*Source text:*
>>>>>
Brett Segaloff (1972)
Year of Election or Appointment: 2021
Anti-Money Laundering (AML) Officer
Mr. Segaloff also serves as an AML Officer of other funds and other related entities. He is Director, Anti-Money Laundering (2007-present) of FMR LLC (diversified financial services company) and is an employee of Fidelity Investments (1996-present).
Stacie M. Smith (1974)
Year of Election or Appointment: 2016
President and Treasurer
Ms. Smith also serves as an officer of other funds. Ms. Smith serves as Assistant Treasurer of FMR Capital, Inc. (2017-present), is an employee of Fidelity Investments (2009-present), and has served in other fund officer roles. Prior to joining Fidelity Investments, Ms. Smith served as Senior Audit Manager of Ernst & Young LLP (accounting firm, 1996-2009). Previously, Ms. Smith served as Assistant Treasurer (2013-2019) and Deputy Treasurer (2013-2016) of certain Fidelity® funds.
Marc L. Spector (1972)
<<<<<
(Stored data)
>>>>>
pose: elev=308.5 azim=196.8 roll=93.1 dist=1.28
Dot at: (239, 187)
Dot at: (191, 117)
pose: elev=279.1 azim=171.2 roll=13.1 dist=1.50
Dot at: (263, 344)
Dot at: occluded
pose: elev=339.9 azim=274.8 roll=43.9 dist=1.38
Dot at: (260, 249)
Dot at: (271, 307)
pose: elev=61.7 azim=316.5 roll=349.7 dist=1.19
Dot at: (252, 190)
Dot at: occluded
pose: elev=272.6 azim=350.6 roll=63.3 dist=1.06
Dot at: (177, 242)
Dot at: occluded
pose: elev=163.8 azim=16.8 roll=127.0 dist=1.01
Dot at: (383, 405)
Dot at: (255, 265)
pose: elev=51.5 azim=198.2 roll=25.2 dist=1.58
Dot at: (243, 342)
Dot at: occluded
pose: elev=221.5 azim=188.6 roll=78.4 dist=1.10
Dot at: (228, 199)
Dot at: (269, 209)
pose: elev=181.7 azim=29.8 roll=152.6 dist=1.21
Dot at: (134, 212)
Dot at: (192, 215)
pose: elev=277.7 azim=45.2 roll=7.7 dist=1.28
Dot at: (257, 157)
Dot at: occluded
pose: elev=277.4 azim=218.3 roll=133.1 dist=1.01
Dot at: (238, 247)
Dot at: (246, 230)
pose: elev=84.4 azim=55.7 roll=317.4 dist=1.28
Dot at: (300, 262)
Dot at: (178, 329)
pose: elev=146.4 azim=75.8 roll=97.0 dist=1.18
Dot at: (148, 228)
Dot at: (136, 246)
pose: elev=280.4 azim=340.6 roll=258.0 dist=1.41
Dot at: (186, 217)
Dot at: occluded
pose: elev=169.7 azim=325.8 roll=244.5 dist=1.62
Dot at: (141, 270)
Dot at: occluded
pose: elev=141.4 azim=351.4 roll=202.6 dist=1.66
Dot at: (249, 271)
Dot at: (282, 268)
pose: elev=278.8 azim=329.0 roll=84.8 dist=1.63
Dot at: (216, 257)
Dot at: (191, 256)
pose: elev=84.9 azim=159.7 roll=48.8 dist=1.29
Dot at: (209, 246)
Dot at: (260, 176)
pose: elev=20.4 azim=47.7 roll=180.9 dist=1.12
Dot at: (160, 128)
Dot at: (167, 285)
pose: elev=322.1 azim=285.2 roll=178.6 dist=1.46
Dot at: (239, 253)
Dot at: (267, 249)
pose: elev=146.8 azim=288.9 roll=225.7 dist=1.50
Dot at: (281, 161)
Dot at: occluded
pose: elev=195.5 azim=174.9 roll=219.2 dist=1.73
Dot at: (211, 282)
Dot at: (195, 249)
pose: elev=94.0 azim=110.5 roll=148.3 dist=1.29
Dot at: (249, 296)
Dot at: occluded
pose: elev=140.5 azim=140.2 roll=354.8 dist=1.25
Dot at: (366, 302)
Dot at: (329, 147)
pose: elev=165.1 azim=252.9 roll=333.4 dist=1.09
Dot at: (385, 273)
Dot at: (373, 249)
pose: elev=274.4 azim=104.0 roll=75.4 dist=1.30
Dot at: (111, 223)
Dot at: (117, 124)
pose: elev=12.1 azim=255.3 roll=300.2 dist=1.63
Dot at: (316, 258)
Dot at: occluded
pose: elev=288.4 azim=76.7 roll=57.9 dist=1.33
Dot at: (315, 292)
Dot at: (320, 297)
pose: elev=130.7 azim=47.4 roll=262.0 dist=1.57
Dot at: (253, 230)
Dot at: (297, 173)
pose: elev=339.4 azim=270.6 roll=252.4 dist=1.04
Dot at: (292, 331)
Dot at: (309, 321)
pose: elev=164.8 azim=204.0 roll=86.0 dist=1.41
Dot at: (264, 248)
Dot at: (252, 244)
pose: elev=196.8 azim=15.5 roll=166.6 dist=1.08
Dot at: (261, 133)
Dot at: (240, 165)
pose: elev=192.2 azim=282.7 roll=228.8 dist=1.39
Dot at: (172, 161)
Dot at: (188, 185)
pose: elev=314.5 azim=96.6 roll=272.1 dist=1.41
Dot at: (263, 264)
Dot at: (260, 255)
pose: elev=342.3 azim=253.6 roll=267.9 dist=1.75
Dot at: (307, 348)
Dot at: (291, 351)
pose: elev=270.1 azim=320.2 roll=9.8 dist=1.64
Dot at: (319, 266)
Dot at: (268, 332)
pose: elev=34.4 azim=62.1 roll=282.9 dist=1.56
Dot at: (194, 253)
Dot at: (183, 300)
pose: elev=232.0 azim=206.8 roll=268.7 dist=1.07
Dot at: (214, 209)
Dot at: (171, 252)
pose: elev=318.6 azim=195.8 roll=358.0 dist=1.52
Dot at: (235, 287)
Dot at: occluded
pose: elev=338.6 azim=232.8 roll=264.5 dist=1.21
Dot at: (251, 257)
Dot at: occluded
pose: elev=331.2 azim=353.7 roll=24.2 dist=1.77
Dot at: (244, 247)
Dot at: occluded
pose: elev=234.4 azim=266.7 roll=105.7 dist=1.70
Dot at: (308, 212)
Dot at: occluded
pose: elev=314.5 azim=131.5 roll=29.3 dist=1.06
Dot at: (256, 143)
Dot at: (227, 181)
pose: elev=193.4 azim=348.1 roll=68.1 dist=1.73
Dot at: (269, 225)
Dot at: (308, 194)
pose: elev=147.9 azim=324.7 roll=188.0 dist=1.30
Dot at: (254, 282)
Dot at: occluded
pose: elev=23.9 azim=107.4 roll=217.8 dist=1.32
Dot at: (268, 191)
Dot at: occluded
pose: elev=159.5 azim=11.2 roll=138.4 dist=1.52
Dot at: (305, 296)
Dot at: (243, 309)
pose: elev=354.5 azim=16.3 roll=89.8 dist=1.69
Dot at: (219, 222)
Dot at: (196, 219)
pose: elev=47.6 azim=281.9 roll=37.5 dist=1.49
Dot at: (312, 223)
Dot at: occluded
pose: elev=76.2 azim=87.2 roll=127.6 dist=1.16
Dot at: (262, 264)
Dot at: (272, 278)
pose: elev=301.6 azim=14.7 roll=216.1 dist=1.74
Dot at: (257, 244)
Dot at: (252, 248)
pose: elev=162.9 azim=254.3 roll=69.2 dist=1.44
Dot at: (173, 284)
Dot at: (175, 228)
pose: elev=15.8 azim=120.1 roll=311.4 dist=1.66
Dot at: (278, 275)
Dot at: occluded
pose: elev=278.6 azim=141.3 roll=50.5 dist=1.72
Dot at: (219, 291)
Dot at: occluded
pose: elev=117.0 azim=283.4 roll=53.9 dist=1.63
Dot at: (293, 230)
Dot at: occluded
<<<<<
*Problem set:*
A) In the officer profiles, rewrite the paragraph beginning "Ms. Smith also serves as an officer of other funds" as a bulleted list, keeping its main facts.
B) According to the officer profiles, since what year has Brett Segaloff been Director, Anti-Money Laundering of FMR LLC?
C) Write out the part of the officer profiles starting at "Stacie M. Smith" and ending at "L. Spector (1972)".

*Solutions to each task:*
A)
- Serves as an officer of other funds
- Assistant Treasurer of FMR Capital, Inc. (2017–present)
- Employee of Fidelity Investments (2009–present), with other fund officer roles
- Before Fidelity: Senior Audit Manager at Ernst & Young LLP, an accounting firm (1996–2009)
- Formerly Assistant Treasurer (2013–2019) and Deputy Treasurer (2013–2016) of certain Fidelity® funds

B) Since 2007.

C)
Stacie M. Smith (1974)
Year of Election or Appointment: 2016
President and Treasurer
Ms. Smith also serves as an officer of other funds. Ms. Smith serves as Assistant Treasurer of FMR Capital, Inc. (2017-present), is an employee of Fidelity Investments (2009-present), and has served in other fund officer roles. Prior to joining Fidelity Investments, Ms. Smith served as Senior Audit Manager of Ernst & Young LLP (accounting firm, 1996-2009). Previously, Ms. Smith served as Assistant Treasurer (2013-2019) and Deputy Treasurer (2013-2016) of certain Fidelity® funds.
Marc L. Spector (1972)